Description of the task » Below are the records; copy each line in which "Article" occurs.

*** Opening Supplied records ***

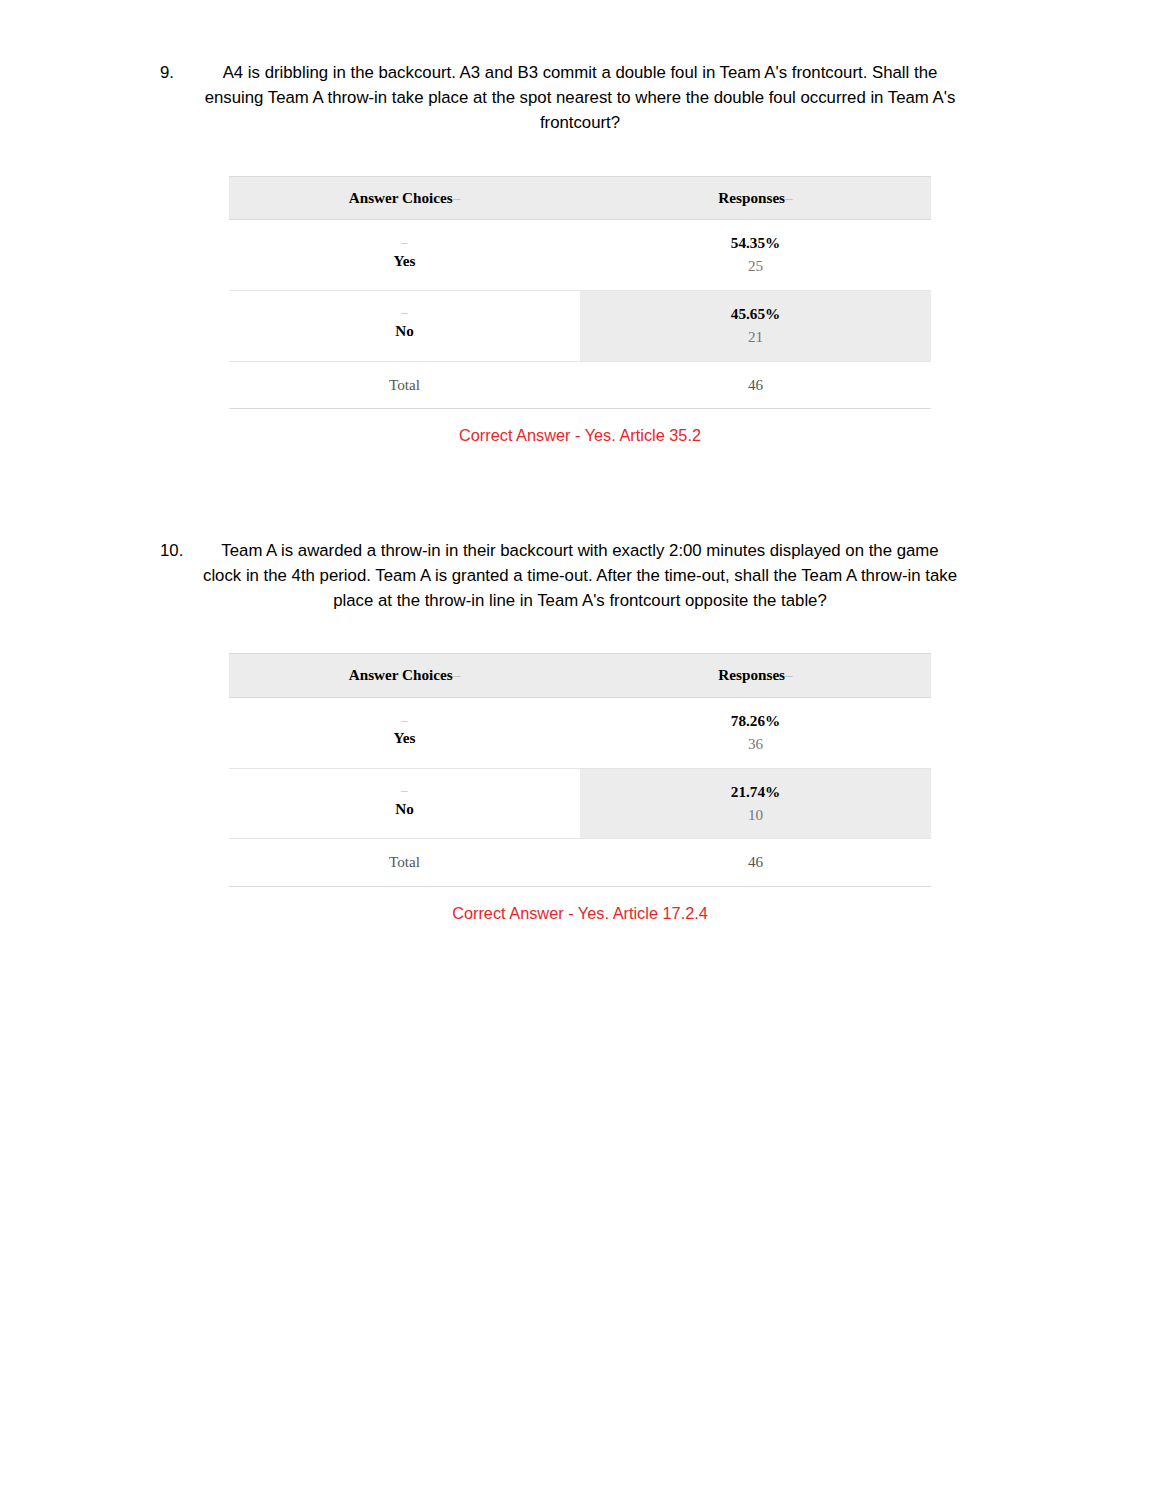A4 is dribbling in the backcourt. A3 and B3 commit a double foul in Team A's frontcourt. Shall the ensuing Team A throw-in take place at the spot nearest to where the double foul occurred in Team A's frontcourt?
| Answer Choices – | Responses – |
| --- | --- |
| – Yes | 54.35% 25 |
| – No | 45.65% 21 |
| Total | 46 |
Correct Answer - Yes. Article 35.2
Team A is awarded a throw-in in their backcourt with exactly 2:00 minutes displayed on the game clock in the 4th period. Team A is granted a time-out. After the time-out, shall the Team A throw-in take place at the throw-in line in Team A's frontcourt opposite the table?
| Answer Choices – | Responses – |
| --- | --- |
| – Yes | 78.26% 36 |
| – No | 21.74% 10 |
| Total | 46 |
Correct Answer - Yes. Article 17.2.4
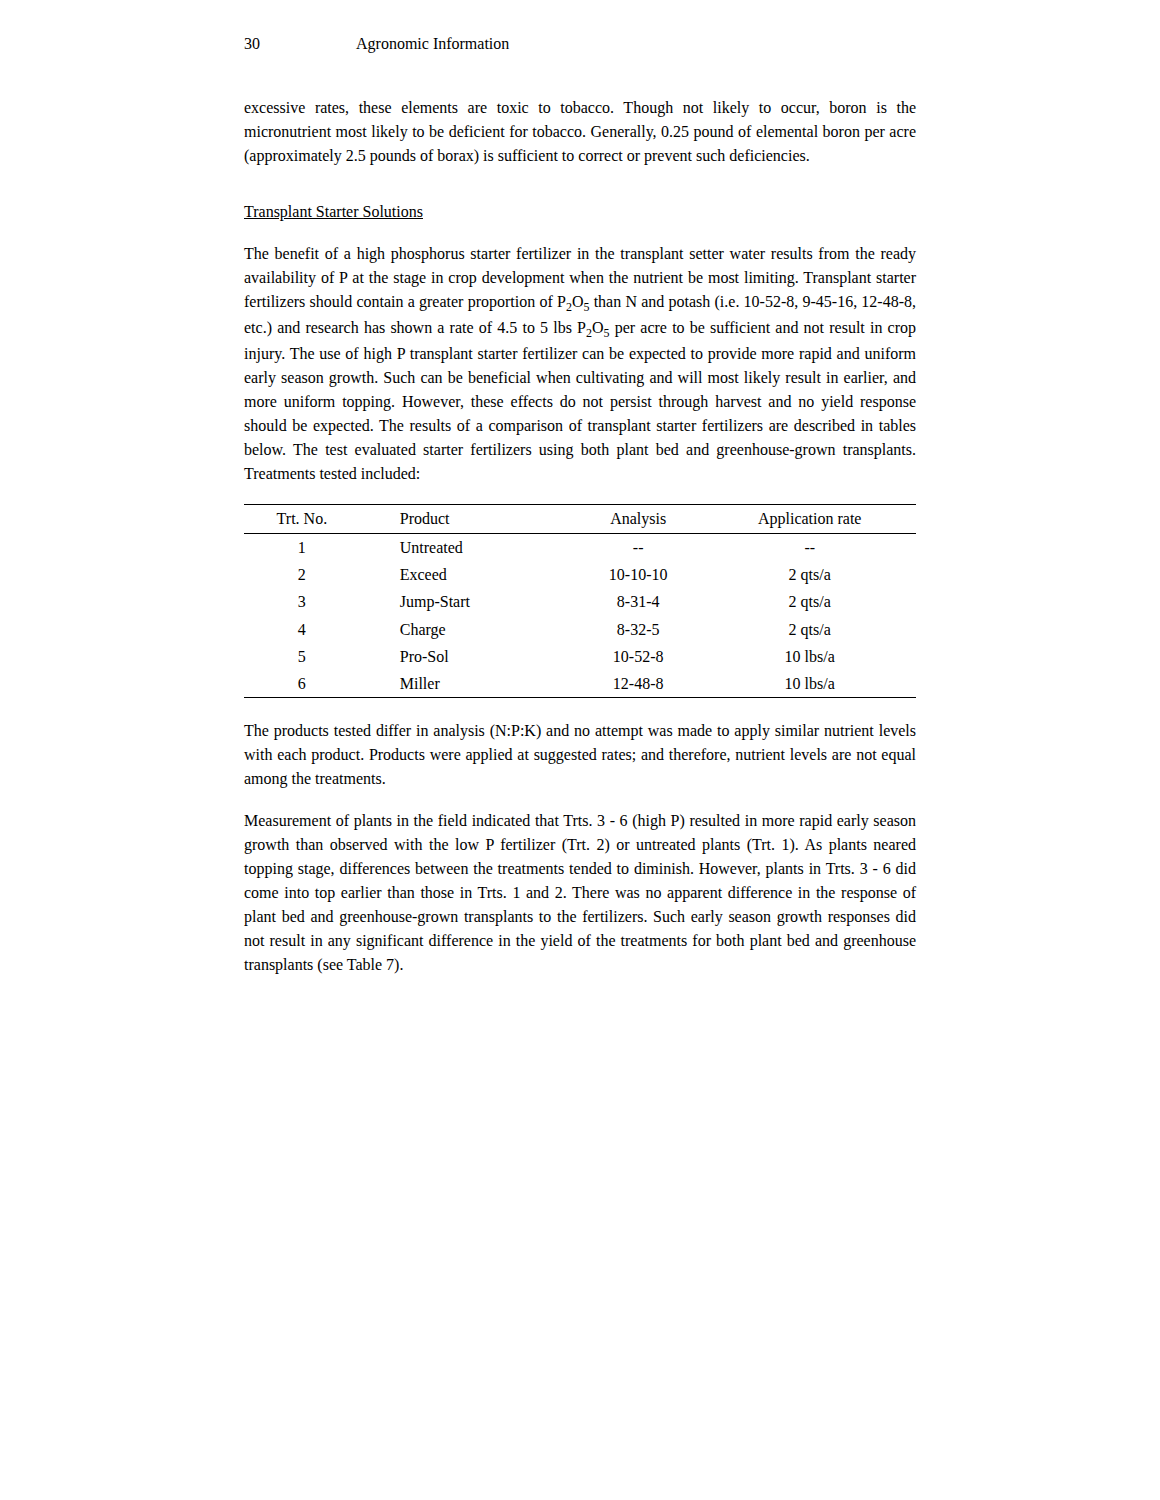30 Agronomic Information
excessive rates, these elements are toxic to tobacco. Though not likely to occur, boron is the micronutrient most likely to be deficient for tobacco. Generally, 0.25 pound of elemental boron per acre (approximately 2.5 pounds of borax) is sufficient to correct or prevent such deficiencies.
Transplant Starter Solutions
The benefit of a high phosphorus starter fertilizer in the transplant setter water results from the ready availability of P at the stage in crop development when the nutrient be most limiting. Transplant starter fertilizers should contain a greater proportion of P2O5 than N and potash (i.e. 10-52-8, 9-45-16, 12-48-8, etc.) and research has shown a rate of 4.5 to 5 lbs P2O5 per acre to be sufficient and not result in crop injury. The use of high P transplant starter fertilizer can be expected to provide more rapid and uniform early season growth. Such can be beneficial when cultivating and will most likely result in earlier, and more uniform topping. However, these effects do not persist through harvest and no yield response should be expected. The results of a comparison of transplant starter fertilizers are described in tables below. The test evaluated starter fertilizers using both plant bed and greenhouse-grown transplants. Treatments tested included:
| Trt. No. | Product | Analysis | Application rate |
| --- | --- | --- | --- |
| 1 | Untreated | -- | -- |
| 2 | Exceed | 10-10-10 | 2 qts/a |
| 3 | Jump-Start | 8-31-4 | 2 qts/a |
| 4 | Charge | 8-32-5 | 2 qts/a |
| 5 | Pro-Sol | 10-52-8 | 10 lbs/a |
| 6 | Miller | 12-48-8 | 10 lbs/a |
The products tested differ in analysis (N:P:K) and no attempt was made to apply similar nutrient levels with each product. Products were applied at suggested rates; and therefore, nutrient levels are not equal among the treatments.
Measurement of plants in the field indicated that Trts. 3 - 6 (high P) resulted in more rapid early season growth than observed with the low P fertilizer (Trt. 2) or untreated plants (Trt. 1). As plants neared topping stage, differences between the treatments tended to diminish. However, plants in Trts. 3 - 6 did come into top earlier than those in Trts. 1 and 2. There was no apparent difference in the response of plant bed and greenhouse-grown transplants to the fertilizers. Such early season growth responses did not result in any significant difference in the yield of the treatments for both plant bed and greenhouse transplants (see Table 7).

*** Closing Supplied records ***

Answer space »
Correct Answer - Yes. Article 35.2
Correct Answer - Yes. Article 17.2.4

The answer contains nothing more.